A clue in the margins of a book
Once upon a time there was a French notary who was an amateur mathematician and loved to write in the margins of the pages of his books. In one of them, Diophantus’s Arithmetica, he left a note that intrigued successive generations of mathematicians for three and a half centuries. He scribbled a simple observation about integers: a power, other than a square, cannot be broken down as the sum of the powers of the same order; or, in other words, that the equation xn + yn = zn does not support integer solutions for n>2 (for n=2, it is possible to find solutions, these are the so-called Pythagorean triples). He added: “I have discovered a truly marvelous demonstration of this proposition that this margin is too narrow to contain.” Unfortunately, the notary, Pierre de Fermat, did not leave any clues to this demonstration in any other document, and for three centuries, the most brilliant mathematicians tried to find it.
Algebraic geometry and elliptic curves
It took a radically different approach that was provided by two Japanese mathematicians, Yutaka Taniyama and Goro Shimura. They formulated a conjecture on a seemingly unrelated branch, number theory where the problem is included: algebraic geometry, and more specifically the so-called elliptic curves (which, incidentally, are already beginning to be used in modern cryptography).
Proof of Taniyama and Shimura’s conjecture implied Fermat’s conjecture was true. The relationship between these two very distant ideas resulted from the work of another mathematician, Ken Ribet, in 1985. And precisely this clue was what the hero of our story, British mathematician Andrew Wiles, achieved. Wiles spent eight years completely isolated, trying to avoid anyone finding out what he was up to, until he found the result. In 1993, he shared his work in a series of carefully-prepared lectures at the Isaac Newton Institute of the University of Cambridge. Nobody knew what he was going to say but the expectation increased day by day. He finished the last day with the phrase: “and this proves Fermat’s Last Theorem. I think I’ll leave it here”. Ovation and lap of honor; Wiles had fulfilled his childhood dream on Fermat.
Wiles said this of his work: “You enter the first room of the mansion and it’s completely dark. In complete blackness. You stumble around bumping into the furniture, but you gradually learn where each piece of furniture is. Finally, after six months or so, you find the light switch, you turn it on, and suddenly it’s all illuminated. You can see exactly where you were. Then you move into the next room and spend another six months in the dark. So each of these breakthroughs, while sometimes they’re momentary, sometimes over a period of a day or two, they are the culmination of—and couldn’t exist without—the many months of stumbling around in the dark that preceded them.”

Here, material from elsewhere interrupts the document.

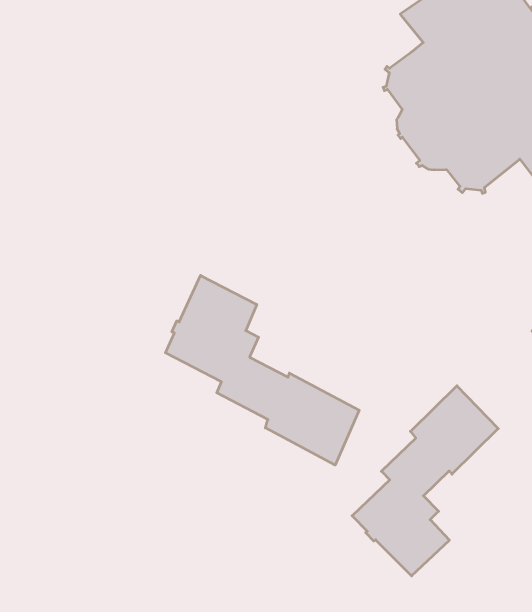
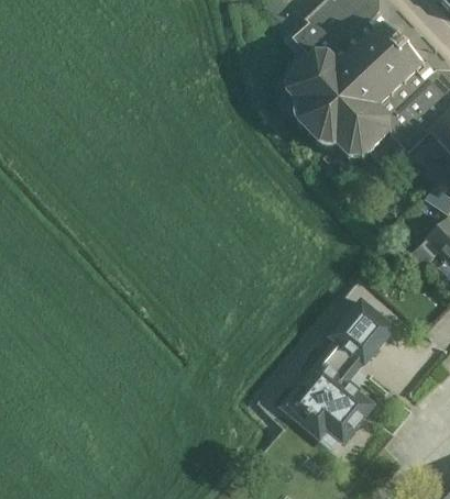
building: [165,275,359,465] -> none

However, when Wiles was familiar with the whole mansion, a major setback still awaited him. There was a small but very complex error in the demonstration he presented. His solution required another year working with his student Richard Taylor, but for his peace of mind and that of the whole mathematical community, the proof was finally complete. Therefore, Wiles received a special tribute from the International Mathematical Union (IMU) at the International Congress of Mathematicians in Berlin in 1998, in the form of a silver plaque. It was the first and only plaque granted by the IMU and its award was a kind of compensation for the Fields Medal that he couldn’t win. He almost didn’t meet the requirements for this award, which require the candidate to be under 40 on the first of January of the year of the Congress. Now the Norwegian Academy of Science and Letters and IMU once again recognize Andrew Wiles’s major achievement with the prestigious Abel Prize.
Those fallen by the wayside
I would point out how this finding, which is without a doubt the result of Wiles’s genius, has required the help of many mathematicians, each with their decisive contribution. And remember those fallen by the wayside: the Japanese mathematician Taniyama, who committed suicide aged 31 as a result of depression (in his suicide note he mentioned how far he had come with the students in his classes to prevent discomfort to his potential replacement); Taniyama’s own girlfriend, who committed suicide one month later to be reunited with her beloved; and Shimura, Taniyama’s great friend, who has felt guilty ever since for not having paid enough attention that might have prevented his suicide
This is the reality of mathematics, a science made by human beings, and therefore subject to all their vicissitudes. On May 24 Andrew Wiles will receive his award from Prince Haakon of Norway, but all those who marked his path to glory will be present in the memory.